Tengo la cabeza inquieta y estoy volviendo a enloquecer porque la droga que hace unos días se me ponía delante de los labios sin ninguna otra dificultad que la de moverme, ya no la encuentro en ningún lugar. Todo me parece tan cínico, el mundo me parece tan cínico. Quizá sea que el anestésico se ha pasado y la dopamina... La dopamina ni siquiera me hacía falta con los estupefacientes que conseguía.

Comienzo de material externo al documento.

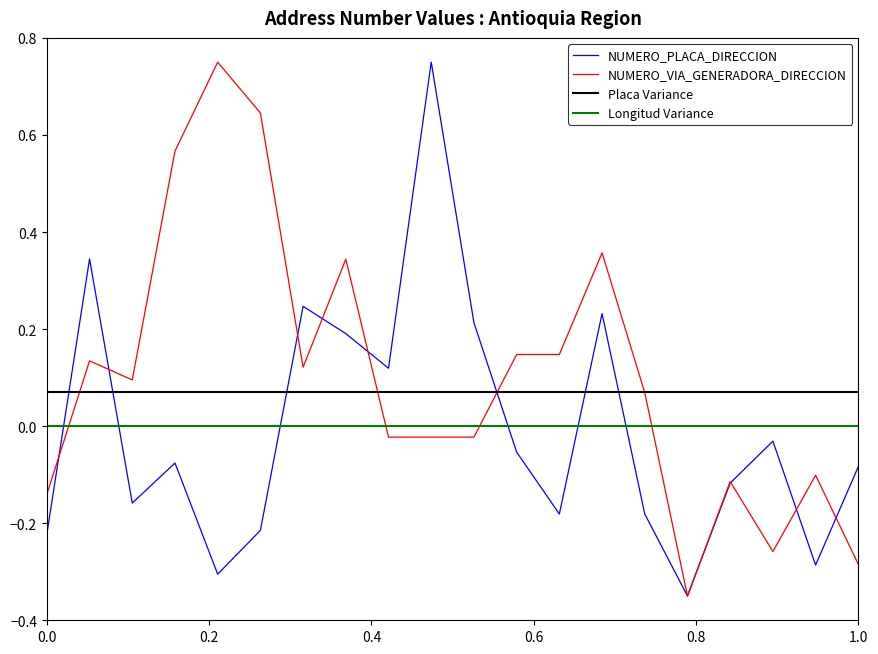

True or false: Placa Variance and Longitud Variance cross at least once.

False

¿Se puede saber qué me pasa?
Una inspiración, honda. Donde antes había dióxido de carbono mezclado con vapor de agua y con un leve olor a tabaco quizá de Marlboro, quizá de Ducado, quizá de cualquier marca de cigarrillos que se me pasara por la cabeza, ahora sólo hay aire fresco. ¿Quién os ha dicho que quiero vuestro estúpido aire fresco? No quiero seguir un estándar, los caprichosos no siguen estándares.
Los caprichosos terminan buscando lo que quieren, quizá ni lo necesiten, pero no es el caso. La sangre me golpetea en la cabeza como si pudiese hacer algo mejor que no escaparse de las cavas y terminar formando una carnicería en medio de todo este burdo cuerpo, lleno de cicatrices invisibles, porque ha tenido que aplicarse ya demasiadas veces un parche.
Los descosidos y los rotos no cuentan, sigo vistiendo esmoquin con harapos.